One of the easiest ways to misuse AI in engineering is to begin with the tool instead of the problem. Once people become interested in automation, there is a natural temptation to ask, “What else can we apply this to?” That curiosity is understandable. But in reliability engineering, it can quickly lead to the wrong kind of thinking.

Not every process should be automated. Not every judgement task should be accelerated. And not every repetitive activity is actually worth turning into a machine-supported workflow.
This matters because reliability work is not just about processing information. It is about understanding failure, context, consequence, uncertainty, and operational trade-offs. Some tasks benefit from speed and structure. Others depend on careful interpretation, tacit knowledge, and cross-functional judgement. If we fail to distinguish between the two, we risk creating outputs that look efficient but weaken decision quality.
A useful rule of thumb is this: AI tends to perform best when the task is high-volume, pattern-based, repetitive, and constrained. It tends to perform poorly when the task is low-volume, consequence-heavy, ambiguous, and deeply dependent on system context.

For example, classifying thousands of work-order descriptions into issue categories may be a strong candidate for AI support. The task is repetitive, language-based, and structurally similar across records. By contrast, deciding whether a specific failure history justifies a maintenance strategy change is not simply a classification problem. It requires context about production criticality, design intent, failure consequence, standby philosophy, maintainability, cost, operational tolerance, and stakeholder priorities.
The danger is not that AI will always be wrong. The danger is that it may produce a clean, confident-looking answer in places where confidence is exactly what should be questioned.
That is why I think engineers need a more selective automation mindset. Before applying AI, it helps to ask a few uncomfortable questions:
Is the current task actually painful enough to justify automation?
Is the process stable, or does it change too often?
Would an error here be easy to detect, or easy to miss?
Does the task rely on information that is visible in the data, or on context that exists mainly in people’s heads?
If this workflow worked perfectly, what exactly would it improve?
Those questions matter because a lot of waste comes not from failed automation, but from automating low-value tasks while leaving the true bottlenecks untouched.
There is also a professional risk.
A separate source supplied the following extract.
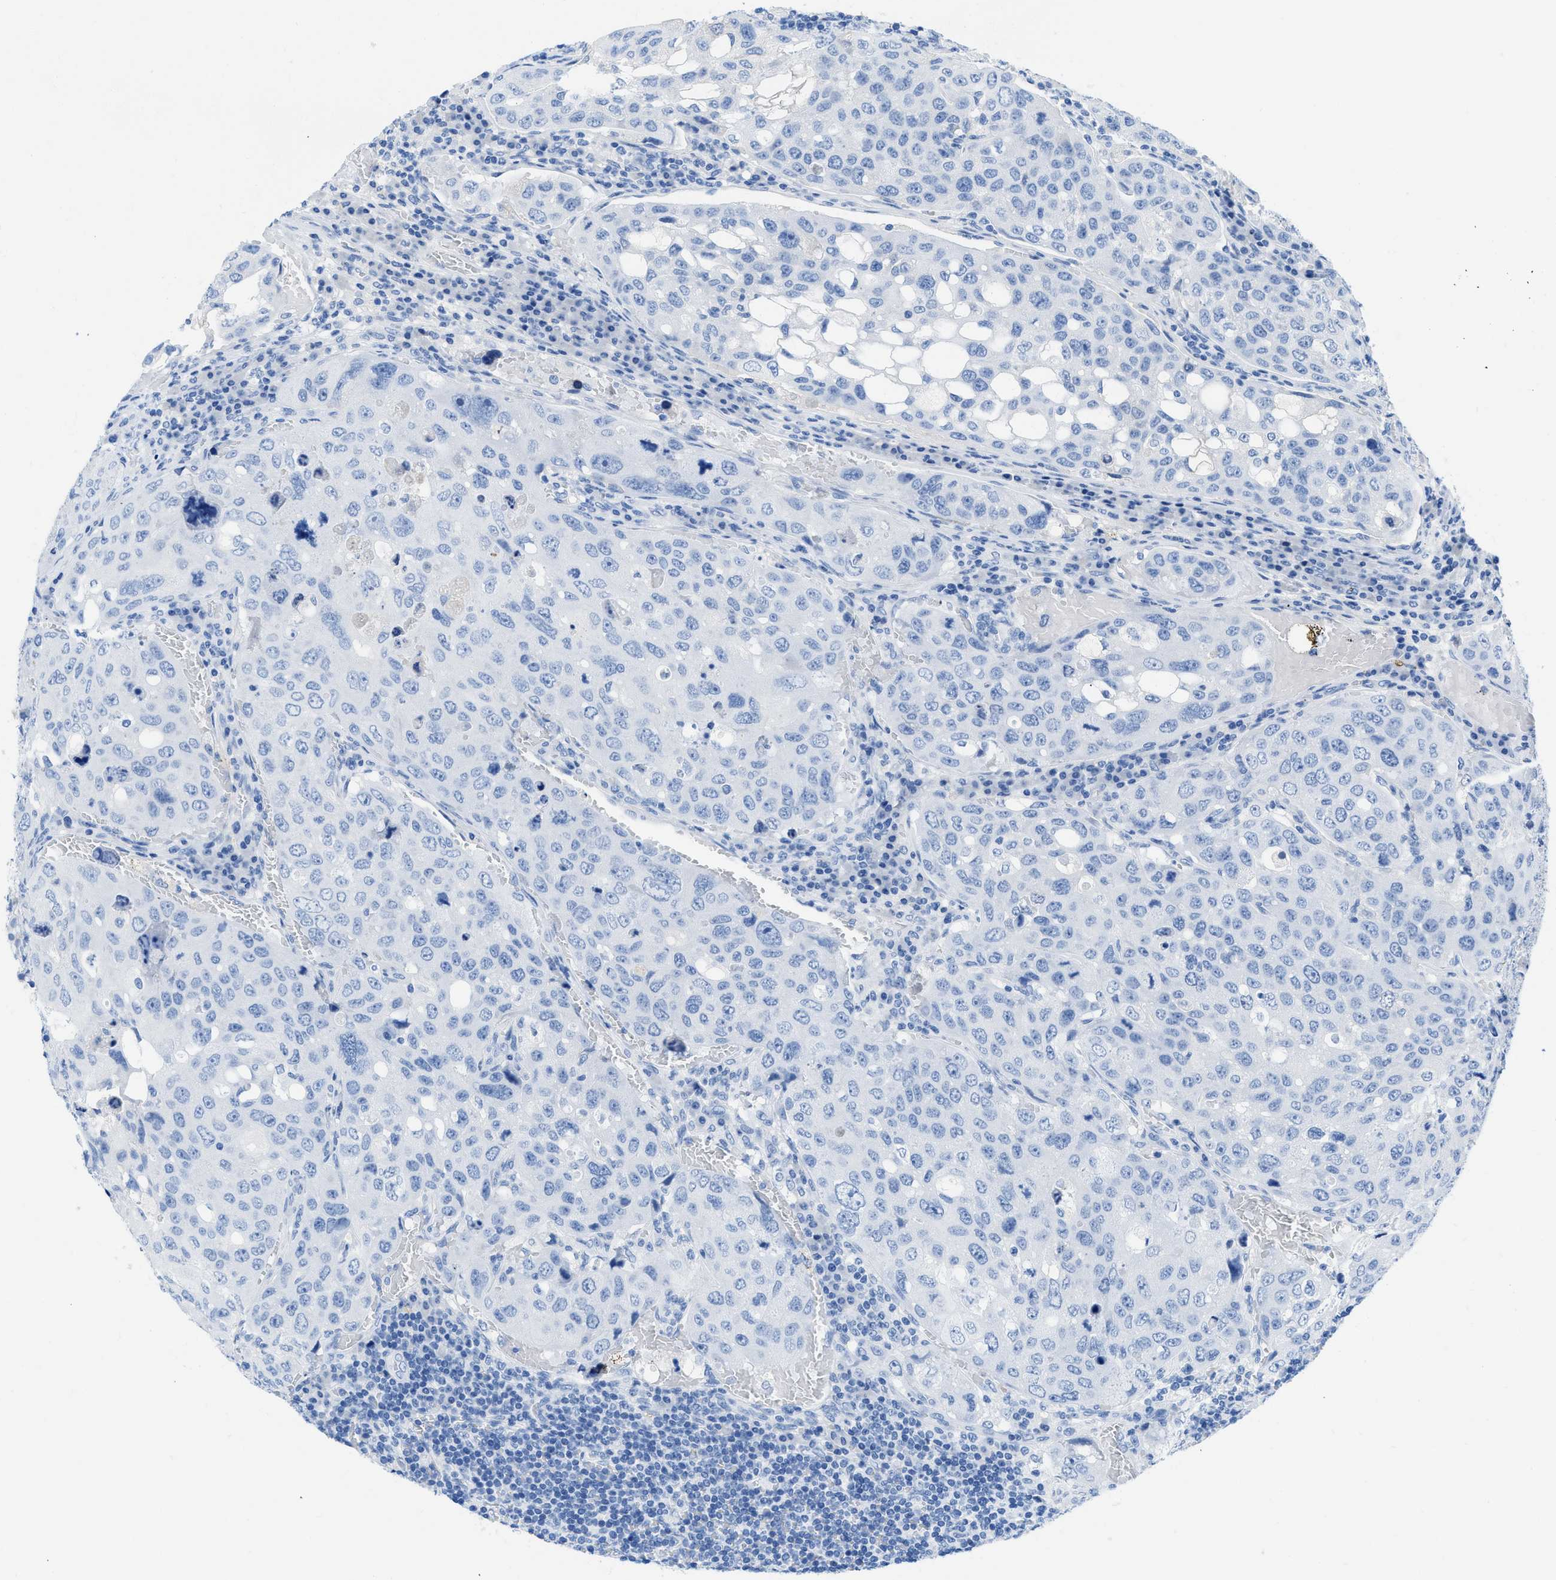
{"staining": {"intensity": "negative", "quantity": "none", "location": "none"}, "tissue": "urothelial cancer", "cell_type": "Tumor cells", "image_type": "cancer", "snomed": [{"axis": "morphology", "description": "Urothelial carcinoma, High grade"}, {"axis": "topography", "description": "Lymph node"}, {"axis": "topography", "description": "Urinary bladder"}], "caption": "Tumor cells show no significant positivity in urothelial cancer.", "gene": "COL3A1", "patient": {"sex": "male", "age": 51}}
Over-automation can create distance between engineers and the material reality of the systems they are responsible for. If people stop reading failure descriptions carefully, stop interrogating anomalies, or stop asking whether a pattern genuinely reflects a physical issue, they may gradually lose the interpretive skill that makes reliability work valuable in the first place.
This is why I do not think the future of engineering work is “AI everywhere.”
I think it is more likely to be “AI where repetition dominates, and human judgement where consequence dominates.”
That is a less dramatic story than full automation. But it is a more useful one.
The real maturity is not in proving that AI can be applied.
It is in knowing where it should stop.